■ Yapılacak iş:
Girdilerin ilk satırından "and academic contracts" ifadesinin geçtiği satıra kadar olan satırları, her iki uç da dahil olmak üzere, hiçbir değişiklik yapmadan yazın.

Saklanan veri girdileri

————

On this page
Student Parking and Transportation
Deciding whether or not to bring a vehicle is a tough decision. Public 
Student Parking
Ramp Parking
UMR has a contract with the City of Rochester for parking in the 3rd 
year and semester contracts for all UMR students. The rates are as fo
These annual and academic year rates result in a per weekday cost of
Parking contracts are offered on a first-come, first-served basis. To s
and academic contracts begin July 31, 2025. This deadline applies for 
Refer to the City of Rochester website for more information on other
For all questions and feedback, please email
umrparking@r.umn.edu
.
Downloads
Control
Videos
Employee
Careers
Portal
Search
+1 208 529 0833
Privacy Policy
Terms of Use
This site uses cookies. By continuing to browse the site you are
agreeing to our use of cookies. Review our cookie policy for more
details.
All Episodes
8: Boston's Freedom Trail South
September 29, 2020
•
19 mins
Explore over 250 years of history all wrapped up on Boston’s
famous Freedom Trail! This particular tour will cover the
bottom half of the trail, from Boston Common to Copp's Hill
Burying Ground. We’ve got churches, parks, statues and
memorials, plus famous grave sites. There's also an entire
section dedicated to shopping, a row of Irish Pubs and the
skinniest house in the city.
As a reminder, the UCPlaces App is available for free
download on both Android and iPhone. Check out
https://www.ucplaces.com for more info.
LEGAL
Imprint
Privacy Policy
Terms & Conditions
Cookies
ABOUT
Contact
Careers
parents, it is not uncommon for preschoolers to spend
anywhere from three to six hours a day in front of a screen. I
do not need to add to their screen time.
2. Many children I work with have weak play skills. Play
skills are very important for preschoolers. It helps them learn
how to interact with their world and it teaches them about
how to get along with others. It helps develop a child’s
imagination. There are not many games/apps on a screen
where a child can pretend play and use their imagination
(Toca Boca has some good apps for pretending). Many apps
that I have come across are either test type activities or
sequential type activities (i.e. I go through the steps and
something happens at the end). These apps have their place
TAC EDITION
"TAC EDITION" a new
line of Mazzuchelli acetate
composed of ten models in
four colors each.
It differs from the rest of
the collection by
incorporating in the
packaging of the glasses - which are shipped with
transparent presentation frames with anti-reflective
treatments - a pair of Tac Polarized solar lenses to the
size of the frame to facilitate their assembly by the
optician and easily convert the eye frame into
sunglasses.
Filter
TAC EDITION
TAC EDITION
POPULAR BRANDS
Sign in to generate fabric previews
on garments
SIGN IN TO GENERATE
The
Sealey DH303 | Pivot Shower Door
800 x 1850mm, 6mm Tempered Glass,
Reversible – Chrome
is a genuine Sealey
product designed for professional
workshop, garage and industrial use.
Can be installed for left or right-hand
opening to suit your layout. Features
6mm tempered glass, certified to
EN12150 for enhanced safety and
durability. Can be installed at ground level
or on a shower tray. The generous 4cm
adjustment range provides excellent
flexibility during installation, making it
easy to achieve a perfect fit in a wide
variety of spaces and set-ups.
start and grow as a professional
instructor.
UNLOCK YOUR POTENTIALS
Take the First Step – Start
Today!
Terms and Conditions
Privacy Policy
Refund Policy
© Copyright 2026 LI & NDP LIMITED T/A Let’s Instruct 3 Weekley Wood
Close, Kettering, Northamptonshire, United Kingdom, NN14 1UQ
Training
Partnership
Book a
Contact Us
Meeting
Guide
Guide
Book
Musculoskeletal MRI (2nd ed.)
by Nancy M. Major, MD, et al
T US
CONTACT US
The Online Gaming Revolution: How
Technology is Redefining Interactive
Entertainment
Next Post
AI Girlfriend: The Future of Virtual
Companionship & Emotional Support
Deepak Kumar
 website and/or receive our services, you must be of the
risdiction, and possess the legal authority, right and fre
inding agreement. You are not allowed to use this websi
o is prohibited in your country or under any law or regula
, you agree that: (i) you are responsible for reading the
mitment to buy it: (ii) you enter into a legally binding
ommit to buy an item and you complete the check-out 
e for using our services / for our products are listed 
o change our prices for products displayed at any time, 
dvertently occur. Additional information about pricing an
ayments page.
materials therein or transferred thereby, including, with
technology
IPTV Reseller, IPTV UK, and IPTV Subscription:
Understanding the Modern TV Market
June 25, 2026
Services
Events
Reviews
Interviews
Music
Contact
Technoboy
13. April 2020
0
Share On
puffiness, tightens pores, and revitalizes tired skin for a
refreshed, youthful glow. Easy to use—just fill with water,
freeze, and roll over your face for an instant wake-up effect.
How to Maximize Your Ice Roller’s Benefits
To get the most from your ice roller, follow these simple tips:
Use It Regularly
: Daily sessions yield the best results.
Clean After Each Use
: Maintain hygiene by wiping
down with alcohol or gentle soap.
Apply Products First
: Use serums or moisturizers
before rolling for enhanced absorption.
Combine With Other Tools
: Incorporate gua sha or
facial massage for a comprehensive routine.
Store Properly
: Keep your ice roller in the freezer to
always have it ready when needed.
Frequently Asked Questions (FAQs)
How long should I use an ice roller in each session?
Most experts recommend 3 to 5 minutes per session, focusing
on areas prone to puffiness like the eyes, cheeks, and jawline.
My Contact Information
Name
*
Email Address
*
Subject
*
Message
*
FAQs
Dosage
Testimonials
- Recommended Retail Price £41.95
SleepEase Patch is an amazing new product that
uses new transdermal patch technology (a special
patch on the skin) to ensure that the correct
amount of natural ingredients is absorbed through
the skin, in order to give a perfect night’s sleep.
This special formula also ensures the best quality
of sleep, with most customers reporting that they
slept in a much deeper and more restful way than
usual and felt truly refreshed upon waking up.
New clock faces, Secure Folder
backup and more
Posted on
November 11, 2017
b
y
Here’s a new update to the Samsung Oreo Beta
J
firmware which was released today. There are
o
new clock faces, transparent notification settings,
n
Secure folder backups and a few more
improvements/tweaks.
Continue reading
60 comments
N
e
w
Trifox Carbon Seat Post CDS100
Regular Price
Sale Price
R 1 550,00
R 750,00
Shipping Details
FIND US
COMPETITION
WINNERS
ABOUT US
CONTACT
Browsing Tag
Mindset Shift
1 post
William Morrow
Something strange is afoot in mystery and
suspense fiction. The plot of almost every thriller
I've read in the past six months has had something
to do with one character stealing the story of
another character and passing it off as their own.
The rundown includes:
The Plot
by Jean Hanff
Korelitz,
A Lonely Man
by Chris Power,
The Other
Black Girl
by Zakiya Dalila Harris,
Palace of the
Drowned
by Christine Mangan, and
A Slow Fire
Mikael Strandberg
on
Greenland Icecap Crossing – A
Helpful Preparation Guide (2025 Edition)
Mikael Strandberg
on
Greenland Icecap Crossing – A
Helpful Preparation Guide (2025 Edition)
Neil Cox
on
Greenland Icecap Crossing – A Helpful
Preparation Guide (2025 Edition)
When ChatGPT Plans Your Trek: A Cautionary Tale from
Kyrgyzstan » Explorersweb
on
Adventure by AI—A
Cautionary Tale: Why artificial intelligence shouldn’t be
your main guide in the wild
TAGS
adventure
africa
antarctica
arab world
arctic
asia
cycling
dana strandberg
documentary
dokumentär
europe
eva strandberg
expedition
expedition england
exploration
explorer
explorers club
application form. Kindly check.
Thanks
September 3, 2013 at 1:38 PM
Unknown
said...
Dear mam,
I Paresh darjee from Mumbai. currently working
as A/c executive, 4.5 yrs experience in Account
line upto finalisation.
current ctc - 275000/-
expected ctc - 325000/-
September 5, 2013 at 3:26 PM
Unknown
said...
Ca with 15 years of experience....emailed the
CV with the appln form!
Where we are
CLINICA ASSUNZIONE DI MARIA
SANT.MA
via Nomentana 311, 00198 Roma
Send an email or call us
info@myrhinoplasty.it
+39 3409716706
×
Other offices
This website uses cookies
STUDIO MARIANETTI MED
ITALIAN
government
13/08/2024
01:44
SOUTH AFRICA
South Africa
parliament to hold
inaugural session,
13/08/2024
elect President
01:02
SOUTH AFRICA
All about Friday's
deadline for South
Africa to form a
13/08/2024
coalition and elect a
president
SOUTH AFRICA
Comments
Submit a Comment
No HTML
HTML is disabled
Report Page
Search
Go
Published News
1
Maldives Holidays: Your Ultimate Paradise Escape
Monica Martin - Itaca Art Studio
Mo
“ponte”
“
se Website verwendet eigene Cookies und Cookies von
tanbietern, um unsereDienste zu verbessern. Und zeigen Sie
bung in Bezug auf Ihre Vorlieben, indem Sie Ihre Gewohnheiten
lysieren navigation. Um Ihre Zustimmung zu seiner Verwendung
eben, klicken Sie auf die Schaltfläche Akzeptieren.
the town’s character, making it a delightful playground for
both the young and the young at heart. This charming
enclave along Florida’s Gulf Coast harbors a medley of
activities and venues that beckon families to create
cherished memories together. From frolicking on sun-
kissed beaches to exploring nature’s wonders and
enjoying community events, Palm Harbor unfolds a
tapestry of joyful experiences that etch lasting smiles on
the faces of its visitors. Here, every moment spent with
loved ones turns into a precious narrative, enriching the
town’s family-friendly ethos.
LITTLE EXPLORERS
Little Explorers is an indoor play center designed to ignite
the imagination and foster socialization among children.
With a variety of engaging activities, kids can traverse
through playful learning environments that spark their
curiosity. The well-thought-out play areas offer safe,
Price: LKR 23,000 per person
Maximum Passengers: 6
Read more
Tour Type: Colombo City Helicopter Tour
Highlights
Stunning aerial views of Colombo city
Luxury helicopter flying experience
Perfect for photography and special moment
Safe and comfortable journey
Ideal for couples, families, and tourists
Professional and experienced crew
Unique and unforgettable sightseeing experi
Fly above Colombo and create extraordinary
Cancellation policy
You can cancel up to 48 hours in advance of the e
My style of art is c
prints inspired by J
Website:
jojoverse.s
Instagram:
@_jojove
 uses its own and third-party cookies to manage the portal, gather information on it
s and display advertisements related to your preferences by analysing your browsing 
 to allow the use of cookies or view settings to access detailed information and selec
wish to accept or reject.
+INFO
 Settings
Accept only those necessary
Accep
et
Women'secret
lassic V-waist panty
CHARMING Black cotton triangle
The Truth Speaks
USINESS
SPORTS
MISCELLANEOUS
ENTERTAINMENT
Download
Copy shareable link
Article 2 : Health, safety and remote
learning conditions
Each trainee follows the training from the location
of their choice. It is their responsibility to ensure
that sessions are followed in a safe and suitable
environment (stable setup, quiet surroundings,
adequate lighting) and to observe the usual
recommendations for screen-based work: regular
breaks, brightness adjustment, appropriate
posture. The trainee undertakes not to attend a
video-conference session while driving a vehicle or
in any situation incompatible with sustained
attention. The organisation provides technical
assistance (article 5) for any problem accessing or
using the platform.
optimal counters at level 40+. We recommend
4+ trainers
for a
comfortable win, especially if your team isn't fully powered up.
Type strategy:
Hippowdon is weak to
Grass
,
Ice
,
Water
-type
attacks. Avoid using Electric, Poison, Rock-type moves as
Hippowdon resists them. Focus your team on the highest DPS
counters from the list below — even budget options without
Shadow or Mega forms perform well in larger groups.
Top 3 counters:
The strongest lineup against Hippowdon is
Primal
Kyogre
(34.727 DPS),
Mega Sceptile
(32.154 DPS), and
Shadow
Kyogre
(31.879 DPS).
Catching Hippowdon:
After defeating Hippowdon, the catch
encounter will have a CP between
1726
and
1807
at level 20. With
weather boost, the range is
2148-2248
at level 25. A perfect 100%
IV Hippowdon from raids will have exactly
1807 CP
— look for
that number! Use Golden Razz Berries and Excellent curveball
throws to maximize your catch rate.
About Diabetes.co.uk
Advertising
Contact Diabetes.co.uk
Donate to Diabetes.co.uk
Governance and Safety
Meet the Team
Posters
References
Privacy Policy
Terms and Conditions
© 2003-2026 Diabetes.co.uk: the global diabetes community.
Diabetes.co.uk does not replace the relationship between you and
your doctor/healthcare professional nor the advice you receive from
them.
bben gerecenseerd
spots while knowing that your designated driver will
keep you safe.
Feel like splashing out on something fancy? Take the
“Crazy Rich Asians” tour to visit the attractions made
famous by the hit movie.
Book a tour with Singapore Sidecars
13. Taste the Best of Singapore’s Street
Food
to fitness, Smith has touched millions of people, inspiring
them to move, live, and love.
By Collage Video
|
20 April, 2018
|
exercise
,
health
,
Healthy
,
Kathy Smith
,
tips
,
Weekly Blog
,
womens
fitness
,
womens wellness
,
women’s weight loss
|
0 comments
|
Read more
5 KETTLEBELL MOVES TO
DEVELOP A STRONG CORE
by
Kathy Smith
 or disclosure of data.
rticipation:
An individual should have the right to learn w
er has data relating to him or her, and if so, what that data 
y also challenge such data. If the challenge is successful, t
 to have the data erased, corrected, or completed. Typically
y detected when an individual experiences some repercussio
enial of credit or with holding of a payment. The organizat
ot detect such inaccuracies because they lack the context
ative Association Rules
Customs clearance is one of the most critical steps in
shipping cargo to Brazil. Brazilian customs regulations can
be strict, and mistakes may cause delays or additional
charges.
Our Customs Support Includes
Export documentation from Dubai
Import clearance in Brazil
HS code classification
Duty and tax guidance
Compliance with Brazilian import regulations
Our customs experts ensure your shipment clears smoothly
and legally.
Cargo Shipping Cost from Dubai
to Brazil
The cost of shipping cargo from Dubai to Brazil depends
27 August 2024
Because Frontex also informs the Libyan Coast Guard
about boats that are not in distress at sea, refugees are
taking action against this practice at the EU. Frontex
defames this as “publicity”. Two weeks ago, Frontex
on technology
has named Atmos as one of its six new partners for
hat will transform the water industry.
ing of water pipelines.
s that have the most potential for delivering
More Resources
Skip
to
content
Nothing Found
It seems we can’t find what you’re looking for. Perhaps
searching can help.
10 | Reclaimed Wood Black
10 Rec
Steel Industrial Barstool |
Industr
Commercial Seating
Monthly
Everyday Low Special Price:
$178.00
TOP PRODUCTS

————

■ Yanıt alanı:
On this page
Student Parking and Transportation
Deciding whether or not to bring a vehicle is a tough decision. Public 
Student Parking
Ramp Parking
UMR has a contract with the City of Rochester for parking in the 3rd 
year and semester contracts for all UMR students. The rates are as fo
These annual and academic year rates result in a per weekday cost of
Parking contracts are offered on a first-come, first-served basis. To s
and academic contracts begin July 31, 2025. This deadline applies for 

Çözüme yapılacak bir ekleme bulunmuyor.